Üç Boyutlu (3B) Ortamda Oluşturulan Meme Kanseri Sferoidlerinde Abemaciclibin Etkisinin Araştırılması

Abstract

Cancer remains one of the most prevalent and lethal diseases worldwide. Breast cancer—the most common malignancy in women—also ranks first in cancer-related mortality. Among its subtypes, triple-negative breast cancer (TNBC) stands out for its pronounced aggressiveness, metastatic potential, and poor prognosis. Inhibiting serine/threonine kinases has emerged as an innovative drug-development strategy; in this context, Abemaciclib, a selective cyclin-dependent kinase 4/6 (CDK-4/6) inhibitor, halts the cell cycle and can curb the uncontrolled proliferation of tumour cells. Because ethical constraints limit human studies and animal models do not fully recapitulate human physiology, three-dimensional (3D) cell-culture systems that better mimic tumour tissue are gaining importance. Spheroids—3D aggregates formed by self-organization of cells in a scaffold-free environment—are now widely used to elucidate oncogenic mechanisms and to improve drug screening. In this thesis, spheroids of the triple-negative breast cancer (TNBC) cell line MDA-MB-231 were generated using the 3D Petri Dish® method. The effects of Abemaciclib, a selective CDK-4/6 inhibitor, were then compared with those of the positive control Doxorubicin. Abemaciclib was applied at 10, 20 and 25 µM, while Doxorubicin was administered at 5, 10 and 20 µM, and the cytotoxic effects of the drugs against the cells were measured with 3-(4,5-dimethylthiazol-2-yl)-5-(3 carboxymethoxyphenyl)-2-(4-sulfophenyl)-2H-tetrazolium (MTS) assay.
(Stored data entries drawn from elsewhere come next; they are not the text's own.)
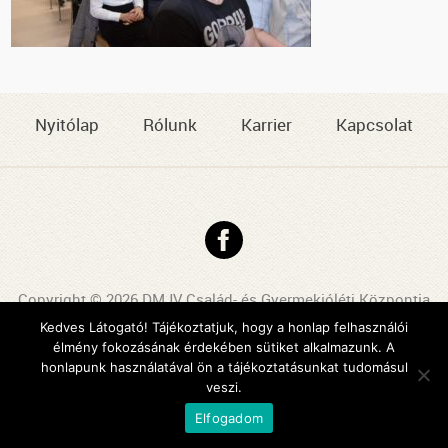
Nyitólap
Rólunk
Karrier
Kapcsolat
Copyright © 2026 DMJV Család- és Gyermekjóléti Központja
Impresszum
Kedves Látogató! Tájékoztatjuk, hogy a honlap felhasználói
élmény fokozásának érdekében sütiket alkalmazunk. A
Arculattervezés, honlaptervezés: Kreatív Vonalak
honlapunk használatával ön a tájékoztatásunkat tudomásul
veszi.
Elfogadom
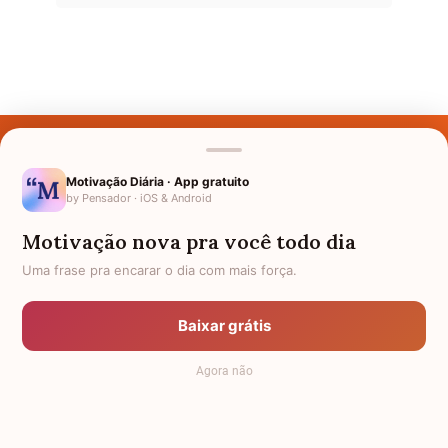
Últimos Nomes
Nomes pelo Mundo
Motivação Diária · App gratuito
by Pensador · iOS & Android
Nomes de Bebês
Motivação nova pra você todo dia
Sobre Nós
Uma frase pra encarar o dia com mais força.
Política de Privacidade
Baixar grátis
Anuncie
Agora não
Termos de Uso
Contato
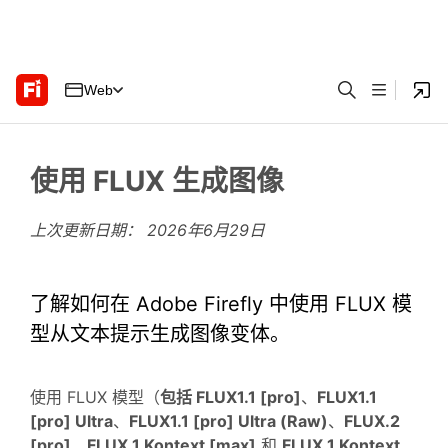
Web
使用 FLUX 生成图像
上次更新日期：
2026年6月29日
了解如何在 Adobe Firefly 中使用 FLUX 模
型从文本提示生成图像变体。
使用 FLUX 模型（
包括 FLUX1.1 [pro]
、
FLUX1.1
[pro] Ultra
、
FLUX1.1 [pro] Ultra (Raw)
、
FLUX.2
[pro]
、
FLUX.1 Kontext [max]
和
FLUX.1 Kontext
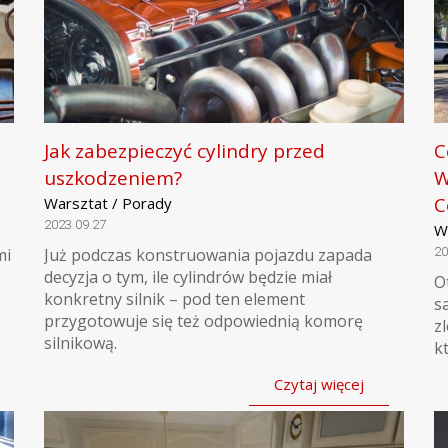
Jak zabezpieczyć cylindry przed
C
uszkodzeniem?
W
C
Warsztat / Porady
2023.09.27
W
mi
Już podczas konstruowania pojazdu zapada
20
decyzja o tym, ile cylindrów będzie miał
O
konkretny silnik – pod ten element
s
przygotowuje się też odpowiednią komorę
z
silnikową.
k
Czytaj więcej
Immunofluorescence staining for E-cadherin and filamentous actin (F-actin) was performed to assess changes in the cytoskeleton and cell–cell junctions. Finally, cellular death pathways were explored by analyzing the cell cycle via flow cytometry. The results showed that 3D spheroids exhibited greater resistance to Abemaciclib than conventional two-dimensional (2D) cultures. F-actin staining confirmed structural changes in the cytoskeleton and intercellular contacts, while E-cadherin expression was absent, reflecting the diminished expression of this junctional protein. Cell-cycle analysis revealed that Abemaciclib reduced uncontrolled proliferation of MDA-MB-231 cells by arresting them in both G0/G1 and G2/M phases in a dose-dependent manner. Overall, this study demonstrates that 3D cell-culture models provide a more realistic platform for evaluating drug responses in aggressive cancers such as TNBC and highlights Abemaciclib as a promising therapeutic candidate for TNBC.